The photo itself: almost perfect: Boren has been an inspiration this year. I shy away from commenting on the football team or any others on campus because there is always a chance that these young men and women could end up as students in one of my classes. I think I’m safe here since Boren is graduating and unlikely to end up in my classes in Spring.

He started the year as a fullback and was becoming a featured player in Meyer’s evolving offense, carrying the ball and scoring more than he had in the last three years combined. Then, the team was hurting on the defensive side of the ball, and a player, a captain, having a great season, did the selfless thing. He went where his team needed him, making the switch to defense from offense. A runner who used to blow up linebackers with lead blocks, or run over or through them with ball in hand, would instead try to deliver similar punishment from the other side of the line.

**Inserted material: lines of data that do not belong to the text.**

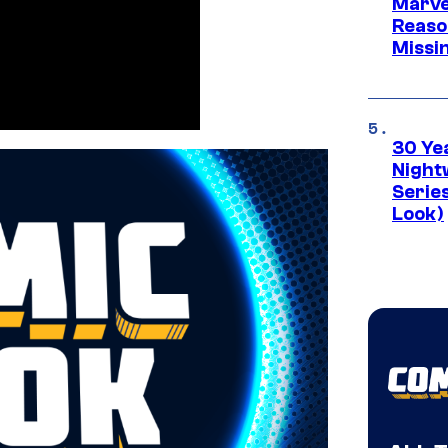
Marvel
Reaso
Missi
30 Ye
Night
Series
Look)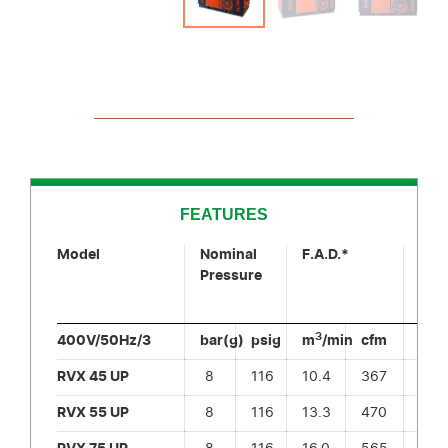
FEATURES
Model
Nominal
F.A.D.*
Sou
Pressure
Pre
Leve
3
400V/50Hz/3
bar(g)
psig
m
/min
cfm
dB(
RVX 45 UP
8
116
10.4
367
6
RVX 55 UP
8
116
13.3
470
6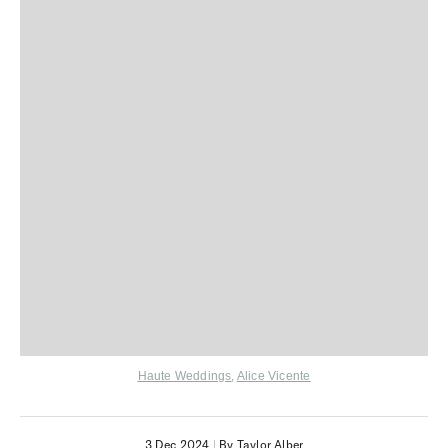
Haute Weddings
,
Alice Vicente
3 Dec 2024
|
By Taylor Alber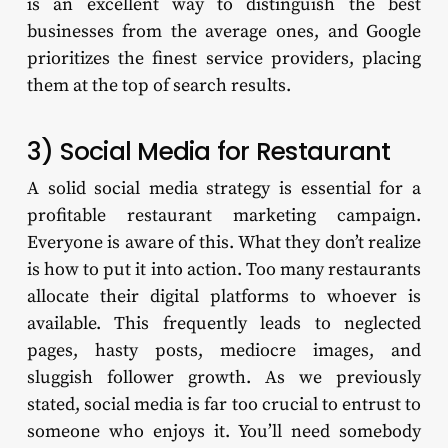
is an excellent way to distinguish the best
businesses from the average ones, and Google
prioritizes the finest service providers, placing
them at the top of search results.
3) Social Media for Restaurant
A solid social media strategy is essential for a
profitable restaurant marketing campaign.
Everyone is aware of this. What they don’t realize
is how to put it into action. Too many restaurants
allocate their digital platforms to whoever is
available. This frequently leads to neglected
pages, hasty posts, mediocre images, and
sluggish follower growth. As we previously
stated, social media is far too crucial to entrust to
someone who enjoys it. You’ll need somebody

Boren did more than try. He quickly became a leading tackler and provided stability to a group that needed it. The photo of him standing over Gardner splashed on the front page of the student newspaper, a seemingly perfect end to an imperfect but Hollywood-esque season and career.

But I want more in the photo.

I want to see Boren’s face. I want to see the name on the back of his jersey. I want to see Gardner’s face.

I know those things are impossible. I know I’m a jerk. I know journalism is imperfect. I’m OK with all of that.

Still, there are few parts of this story, this photo, this front page and its aftermath that have been perfect. That selecting the photo was a group effort in the newsroom which quickly became the only choice: perfect. The reaction from Cody Cousino, the editor who took the photo, and his colleagues as they continue to hear the stories of the fans who want to buy it, the coaches who want to add it to a wall at the Woody Hayes Athletic Center and the family members who want it for scrapbooks: perfect.

Cody has called the emails and phone calls “humbling.” The Lantern staff has taken tremendous and rightful pride in creating the page. That’s obvious when you see the genuine, satisfied smiles on their faces with every new accolade: few papers left on the racks, the business office selling the posters and sales going well, congratulatory emails and tweets from alumni and fans, including one Lantern alumnus and Columbus Dispatch editor who called it a “bold” choice.

Those reactions and kind words are what I’ll remember most, not the photo or even the perfect season that demanded it resonate with The Lantern’s audience.

The front page, the photo, the team, the story, the caption, the headline, the layout: almost perfect.

And that’s a good thing. It gives these journalists (and me) a new standard of excellence to work to surpass.

The goal is always perfection with the knowledge that almost achieving it can be just as rewarding.